RECORD EXTRACTS Block Start

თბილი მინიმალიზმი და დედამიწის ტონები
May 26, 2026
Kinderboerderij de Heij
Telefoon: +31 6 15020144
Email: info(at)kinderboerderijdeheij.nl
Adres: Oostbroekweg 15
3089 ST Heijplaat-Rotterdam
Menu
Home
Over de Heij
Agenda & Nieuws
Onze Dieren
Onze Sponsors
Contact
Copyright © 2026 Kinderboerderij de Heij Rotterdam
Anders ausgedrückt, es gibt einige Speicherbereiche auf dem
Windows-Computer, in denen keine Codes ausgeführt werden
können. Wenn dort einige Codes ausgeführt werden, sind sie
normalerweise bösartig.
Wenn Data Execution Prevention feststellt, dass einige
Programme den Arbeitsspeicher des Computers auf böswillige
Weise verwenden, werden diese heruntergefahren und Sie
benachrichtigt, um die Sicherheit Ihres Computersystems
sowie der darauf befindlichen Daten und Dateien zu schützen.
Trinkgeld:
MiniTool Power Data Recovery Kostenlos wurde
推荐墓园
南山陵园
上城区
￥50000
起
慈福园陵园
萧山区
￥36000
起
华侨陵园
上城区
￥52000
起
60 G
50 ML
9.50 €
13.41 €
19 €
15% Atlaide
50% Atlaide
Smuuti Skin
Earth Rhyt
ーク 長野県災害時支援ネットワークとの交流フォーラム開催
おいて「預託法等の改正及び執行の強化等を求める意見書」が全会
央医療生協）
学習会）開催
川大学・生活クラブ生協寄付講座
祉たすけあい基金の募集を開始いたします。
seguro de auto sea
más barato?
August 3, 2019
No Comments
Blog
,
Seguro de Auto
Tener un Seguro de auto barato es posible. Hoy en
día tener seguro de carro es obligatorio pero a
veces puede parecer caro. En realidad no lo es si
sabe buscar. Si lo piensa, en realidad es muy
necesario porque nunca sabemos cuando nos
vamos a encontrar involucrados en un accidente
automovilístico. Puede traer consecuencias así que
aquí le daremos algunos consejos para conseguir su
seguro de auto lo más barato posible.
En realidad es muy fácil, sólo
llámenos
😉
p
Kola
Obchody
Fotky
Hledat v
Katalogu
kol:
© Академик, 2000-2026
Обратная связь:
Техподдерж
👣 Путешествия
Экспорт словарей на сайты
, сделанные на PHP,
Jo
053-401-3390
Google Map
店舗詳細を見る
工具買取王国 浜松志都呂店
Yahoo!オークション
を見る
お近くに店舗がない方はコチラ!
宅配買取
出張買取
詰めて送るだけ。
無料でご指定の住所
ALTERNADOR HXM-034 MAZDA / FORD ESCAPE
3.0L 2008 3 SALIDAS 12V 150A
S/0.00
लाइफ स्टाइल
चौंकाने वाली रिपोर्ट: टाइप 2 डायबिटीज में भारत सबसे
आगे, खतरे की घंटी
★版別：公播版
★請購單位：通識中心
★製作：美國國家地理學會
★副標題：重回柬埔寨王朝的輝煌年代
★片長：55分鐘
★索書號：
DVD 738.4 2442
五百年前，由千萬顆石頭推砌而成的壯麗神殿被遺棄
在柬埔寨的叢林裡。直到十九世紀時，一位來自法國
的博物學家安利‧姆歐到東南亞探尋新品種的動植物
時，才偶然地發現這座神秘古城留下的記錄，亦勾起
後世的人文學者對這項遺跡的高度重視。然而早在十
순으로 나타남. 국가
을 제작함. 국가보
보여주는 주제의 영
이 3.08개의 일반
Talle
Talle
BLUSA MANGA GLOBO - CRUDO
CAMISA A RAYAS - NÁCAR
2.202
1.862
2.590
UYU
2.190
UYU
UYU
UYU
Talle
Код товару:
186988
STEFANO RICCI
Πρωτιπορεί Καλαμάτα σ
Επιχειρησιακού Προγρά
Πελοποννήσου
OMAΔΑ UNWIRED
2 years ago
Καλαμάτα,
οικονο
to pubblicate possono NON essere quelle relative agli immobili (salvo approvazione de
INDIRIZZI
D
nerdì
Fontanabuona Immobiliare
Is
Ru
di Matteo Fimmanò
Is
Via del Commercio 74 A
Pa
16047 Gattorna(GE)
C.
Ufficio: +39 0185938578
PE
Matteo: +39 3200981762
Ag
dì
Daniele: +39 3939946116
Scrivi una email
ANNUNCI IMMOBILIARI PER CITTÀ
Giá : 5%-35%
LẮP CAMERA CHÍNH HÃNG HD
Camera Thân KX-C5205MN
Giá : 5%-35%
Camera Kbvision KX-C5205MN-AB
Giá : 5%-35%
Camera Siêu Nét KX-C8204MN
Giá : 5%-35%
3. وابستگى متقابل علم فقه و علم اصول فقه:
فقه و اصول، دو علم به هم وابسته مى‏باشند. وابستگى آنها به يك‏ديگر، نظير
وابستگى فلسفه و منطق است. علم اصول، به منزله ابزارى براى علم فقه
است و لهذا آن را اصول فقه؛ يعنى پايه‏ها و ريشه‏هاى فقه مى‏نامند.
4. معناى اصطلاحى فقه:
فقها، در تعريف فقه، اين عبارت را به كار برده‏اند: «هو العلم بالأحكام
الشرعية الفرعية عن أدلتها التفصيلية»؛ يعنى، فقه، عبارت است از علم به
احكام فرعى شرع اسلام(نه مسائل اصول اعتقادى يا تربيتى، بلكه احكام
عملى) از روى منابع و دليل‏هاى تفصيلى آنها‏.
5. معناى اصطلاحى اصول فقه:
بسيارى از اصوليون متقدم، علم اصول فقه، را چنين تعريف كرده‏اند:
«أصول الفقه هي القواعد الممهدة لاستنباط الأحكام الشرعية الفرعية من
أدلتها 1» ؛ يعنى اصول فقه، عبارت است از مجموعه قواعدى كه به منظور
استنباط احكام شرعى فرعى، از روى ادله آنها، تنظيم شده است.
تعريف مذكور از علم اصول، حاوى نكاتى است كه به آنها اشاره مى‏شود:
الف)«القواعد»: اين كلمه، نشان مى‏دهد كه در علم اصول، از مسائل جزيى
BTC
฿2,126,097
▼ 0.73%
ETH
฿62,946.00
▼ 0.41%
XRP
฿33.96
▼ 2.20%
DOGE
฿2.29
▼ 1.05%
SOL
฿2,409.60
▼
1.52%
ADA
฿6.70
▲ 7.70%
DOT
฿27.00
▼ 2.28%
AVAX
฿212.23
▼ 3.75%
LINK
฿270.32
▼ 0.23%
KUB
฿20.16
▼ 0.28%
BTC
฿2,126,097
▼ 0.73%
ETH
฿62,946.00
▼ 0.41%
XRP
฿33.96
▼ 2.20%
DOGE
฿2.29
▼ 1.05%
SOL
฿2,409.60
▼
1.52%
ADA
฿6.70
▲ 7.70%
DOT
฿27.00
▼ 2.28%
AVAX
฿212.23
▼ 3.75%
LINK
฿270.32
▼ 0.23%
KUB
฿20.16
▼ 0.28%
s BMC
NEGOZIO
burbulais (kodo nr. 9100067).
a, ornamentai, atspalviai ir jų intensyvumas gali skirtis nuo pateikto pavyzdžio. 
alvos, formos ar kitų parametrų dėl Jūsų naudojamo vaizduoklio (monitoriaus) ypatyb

RECORD EXTRACTS Block End

- **TASK DETAILS**:
Copy out all the records again, swapping every "Google Map" for "Google Maps" and changing nothing else.

- **TASK RESULT**:
თბილი მინიმალიზმი და დედამიწის ტონები
May 26, 2026
Kinderboerderij de Heij
Telefoon: +31 6 15020144
Email: info(at)kinderboerderijdeheij.nl
Adres: Oostbroekweg 15
3089 ST Heijplaat-Rotterdam
Menu
Home
Over de Heij
Agenda & Nieuws
Onze Dieren
Onze Sponsors
Contact
Copyright © 2026 Kinderboerderij de Heij Rotterdam
Anders ausgedrückt, es gibt einige Speicherbereiche auf dem
Windows-Computer, in denen keine Codes ausgeführt werden
können. Wenn dort einige Codes ausgeführt werden, sind sie
normalerweise bösartig.
Wenn Data Execution Prevention feststellt, dass einige
Programme den Arbeitsspeicher des Computers auf böswillige
Weise verwenden, werden diese heruntergefahren und Sie
benachrichtigt, um die Sicherheit Ihres Computersystems
sowie der darauf befindlichen Daten und Dateien zu schützen.
Trinkgeld:
MiniTool Power Data Recovery Kostenlos wurde
推荐墓园
南山陵园
上城区
￥50000
起
慈福园陵园
萧山区
￥36000
起
华侨陵园
上城区
￥52000
起
60 G
50 ML
9.50 €
13.41 €
19 €
15% Atlaide
50% Atlaide
Smuuti Skin
Earth Rhyt
ーク 長野県災害時支援ネットワークとの交流フォーラム開催
おいて「預託法等の改正及び執行の強化等を求める意見書」が全会
央医療生協）
学習会）開催
川大学・生活クラブ生協寄付講座
祉たすけあい基金の募集を開始いたします。
seguro de auto sea
más barato?
August 3, 2019
No Comments
Blog
,
Seguro de Auto
Tener un Seguro de auto barato es posible. Hoy en
día tener seguro de carro es obligatorio pero a
veces puede parecer caro. En realidad no lo es si
sabe buscar. Si lo piensa, en realidad es muy
necesario porque nunca sabemos cuando nos
vamos a encontrar involucrados en un accidente
automovilístico. Puede traer consecuencias así que
aquí le daremos algunos consejos para conseguir su
seguro de auto lo más barato posible.
En realidad es muy fácil, sólo
llámenos
😉
p
Kola
Obchody
Fotky
Hledat v
Katalogu
kol:
© Академик, 2000-2026
Обратная связь:
Техподдерж
👣 Путешествия
Экспорт словарей на сайты
, сделанные на PHP,
Jo
053-401-3390
Google Maps
店舗詳細を見る
工具買取王国 浜松志都呂店
Yahoo!オークション
を見る
お近くに店舗がない方はコチラ!
宅配買取
出張買取
詰めて送るだけ。
無料でご指定の住所
ALTERNADOR HXM-034 MAZDA / FORD ESCAPE
3.0L 2008 3 SALIDAS 12V 150A
S/0.00
लाइफ स्टाइल
चौंकाने वाली रिपोर्ट: टाइप 2 डायबिटीज में भारत सबसे
आगे, खतरे की घंटी
★版別：公播版
★請購單位：通識中心
★製作：美國國家地理學會
★副標題：重回柬埔寨王朝的輝煌年代
★片長：55分鐘
★索書號：
DVD 738.4 2442
五百年前，由千萬顆石頭推砌而成的壯麗神殿被遺棄
在柬埔寨的叢林裡。直到十九世紀時，一位來自法國
的博物學家安利‧姆歐到東南亞探尋新品種的動植物
時，才偶然地發現這座神秘古城留下的記錄，亦勾起
後世的人文學者對這項遺跡的高度重視。然而早在十
순으로 나타남. 국가
을 제작함. 국가보
보여주는 주제의 영
이 3.08개의 일반
Talle
Talle
BLUSA MANGA GLOBO - CRUDO
CAMISA A RAYAS - NÁCAR
2.202
1.862
2.590
UYU
2.190
UYU
UYU
UYU
Talle
Код товару:
186988
STEFANO RICCI
Πρωτιπορεί Καλαμάτα σ
Επιχειρησιακού Προγρά
Πελοποννήσου
OMAΔΑ UNWIRED
2 years ago
Καλαμάτα,
οικονο
to pubblicate possono NON essere quelle relative agli immobili (salvo approvazione de
INDIRIZZI
D
nerdì
Fontanabuona Immobiliare
Is
Ru
di Matteo Fimmanò
Is
Via del Commercio 74 A
Pa
16047 Gattorna(GE)
C.
Ufficio: +39 0185938578
PE
Matteo: +39 3200981762
Ag
dì
Daniele: +39 3939946116
Scrivi una email
ANNUNCI IMMOBILIARI PER CITTÀ
Giá : 5%-35%
LẮP CAMERA CHÍNH HÃNG HD
Camera Thân KX-C5205MN
Giá : 5%-35%
Camera Kbvision KX-C5205MN-AB
Giá : 5%-35%
Camera Siêu Nét KX-C8204MN
Giá : 5%-35%
3. وابستگى متقابل علم فقه و علم اصول فقه:
فقه و اصول، دو علم به هم وابسته مى‏باشند. وابستگى آنها به يك‏ديگر، نظير
وابستگى فلسفه و منطق است. علم اصول، به منزله ابزارى براى علم فقه
است و لهذا آن را اصول فقه؛ يعنى پايه‏ها و ريشه‏هاى فقه مى‏نامند.
4. معناى اصطلاحى فقه:
فقها، در تعريف فقه، اين عبارت را به كار برده‏اند: «هو العلم بالأحكام
الشرعية الفرعية عن أدلتها التفصيلية»؛ يعنى، فقه، عبارت است از علم به
احكام فرعى شرع اسلام(نه مسائل اصول اعتقادى يا تربيتى، بلكه احكام
عملى) از روى منابع و دليل‏هاى تفصيلى آنها‏.
5. معناى اصطلاحى اصول فقه:
بسيارى از اصوليون متقدم، علم اصول فقه، را چنين تعريف كرده‏اند:
«أصول الفقه هي القواعد الممهدة لاستنباط الأحكام الشرعية الفرعية من
أدلتها 1» ؛ يعنى اصول فقه، عبارت است از مجموعه قواعدى كه به منظور
استنباط احكام شرعى فرعى، از روى ادله آنها، تنظيم شده است.
تعريف مذكور از علم اصول، حاوى نكاتى است كه به آنها اشاره مى‏شود:
الف)«القواعد»: اين كلمه، نشان مى‏دهد كه در علم اصول، از مسائل جزيى
BTC
฿2,126,097
▼ 0.73%
ETH
฿62,946.00
▼ 0.41%
XRP
฿33.96
▼ 2.20%
DOGE
฿2.29
▼ 1.05%
SOL
฿2,409.60
▼
1.52%
ADA
฿6.70
▲ 7.70%
DOT
฿27.00
▼ 2.28%
AVAX
฿212.23
▼ 3.75%
LINK
฿270.32
▼ 0.23%
KUB
฿20.16
▼ 0.28%
BTC
฿2,126,097
▼ 0.73%
ETH
฿62,946.00
▼ 0.41%
XRP
฿33.96
▼ 2.20%
DOGE
฿2.29
▼ 1.05%
SOL
฿2,409.60
▼
1.52%
ADA
฿6.70
▲ 7.70%
DOT
฿27.00
▼ 2.28%
AVAX
฿212.23
▼ 3.75%
LINK
฿270.32
▼ 0.23%
KUB
฿20.16
▼ 0.28%
s BMC
NEGOZIO
burbulais (kodo nr. 9100067).
a, ornamentai, atspalviai ir jų intensyvumas gali skirtis nuo pateikto pavyzdžio. 
alvos, formos ar kitų parametrų dėl Jūsų naudojamo vaizduoklio (monitoriaus) ypatyb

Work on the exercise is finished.